Renee Steinig:
Hello, all. Here's my saga...
Although born in western Galicia, my mother, Rose Fallik-Reifer Stern
(unfortunately, no known relation to Mimi!), spent her formative years
in Czernowitz and vicinity. In the early 1920s, after the deaths of
both
her parents, she was brought to Neuzuczka to live with her father's
sister, Rivke Reifer Lehr, and family. My mother later went to school
and then
to work in Czernowitz. The box full of photographs that she brought
with her to America reflect the city's vibrant and sophisticated Jewish
life
and the happy times she had as a "young single" in Czernowitz. Who
knows?
Maybe some of you on this list are related to some of the friends
in her pictures.
My mother left Czernowitz for America in spring 1938. In New York she
met my father, a refugee from Germany. Her Czernowitz-bred fluency in
German enabled their courtship and they married in 1941. I was born
in New YorkCity in 1947 and have lived in the New York area ever
since.
The Lehrs -- the uncle and aunt who were like parents to my mother
--perished in Transnistria; Isaac died in Chechelnik in Oct. 1941,
Rivka in Bershad in Oct. 1942. Ironically, Isaac (born in Bojan)
and Rivka had emigrated from Europe c.1900. They met and married
in New York City and had their first child, Samuel (Monu), there in
1908. After a disagreement with relatives in New York, they
returned to
Bukowina in 1910. World War I and then tightened immigration laws
prevented them from coming back to the U.S.
Life appears to have been difficult for them: Isaac, conscripted into
the Austrian army in World War I, was a prisoner of war, and two of the
three children born to the Lehrs in Neuzuczka between 1911 and 1923
died
young. In 1930, Sam, an American citizen by birth, came back to the
U.S. to avoid military service in Romania. His younger sister, Klara
Lehr Kreisler,
made aliyah after the war and lived in Tel Aviv until her death in
2003.
Every Saturday morning she met her friends from Czernowitz for coffee.
My mother's sister Eda and brother Pinchas (Pinu), who had also come to
Czernowitz after their parents' deaths, remained there during after
World War II. Pinu married Sidy Thal, the actress in the Yiddish
theatre, and was himself director or the like of the philharmoni
orchestra.
Pinu and Sidy both died in Czernowitz in the 1980s and are buried in
the Czernowitz cemetery. Eda and her husband, Markus Scherzer,
made aliyah
in about 1990 and died in Ramat Gan.
My mother always corresponded with her sister in Czernowitz, but she
was afraid to write to her brother for many years after an incident in
the early 1950's: he was jailed briefly when censors picked up a
reference in one of their letters to the possibility (or
impossibility?) of his coming to America. My mother eventually made one
trip back to
Czernowitz. In1978, at the age of 70, she traveled there to see
her brother and
sister for the first time in 40 years. At that time Czernowitz was off
the
Intourist route, and she had to wait months for special permission for
an
extended stay there. My children were young so I was reluctant to join
her on the
trip. I've always been sorry and look forward to finally having an
opportunity to visit Czernowitz with people who once lived there.

**MATERIAL PROVIDED:**

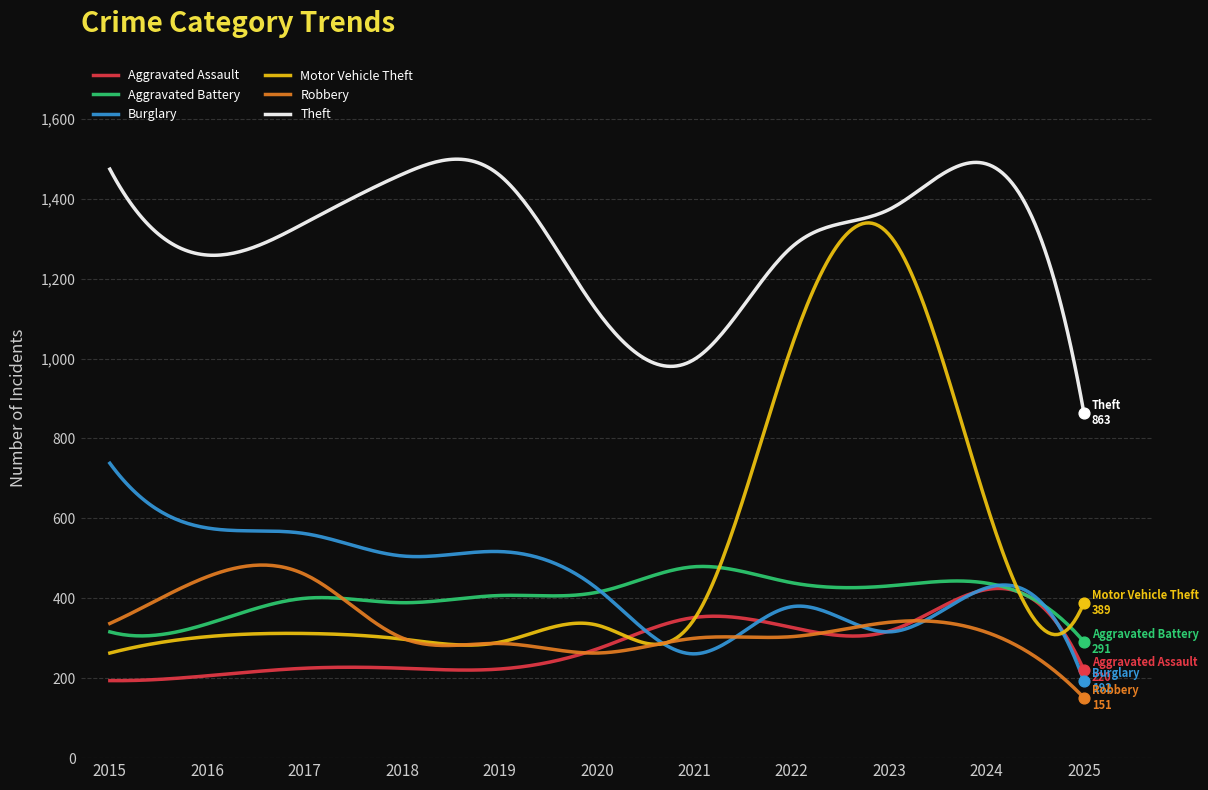

What is the greatest value displayed?

1498.9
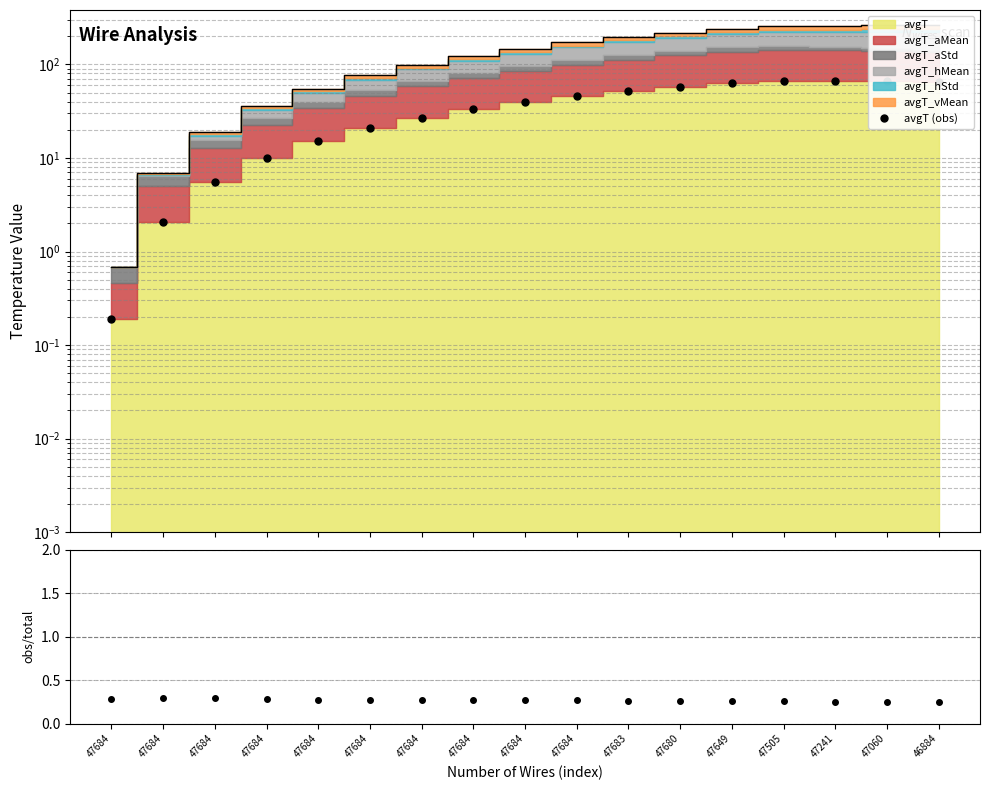

What is the minimum value shown in the chart?

0.2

**WHAT YOU HAVE TO DO:** According to the family history, where and when did Isaac Lehr die? The data can be left aside.

**RESULT:** He died in Chechelnik in October 1941.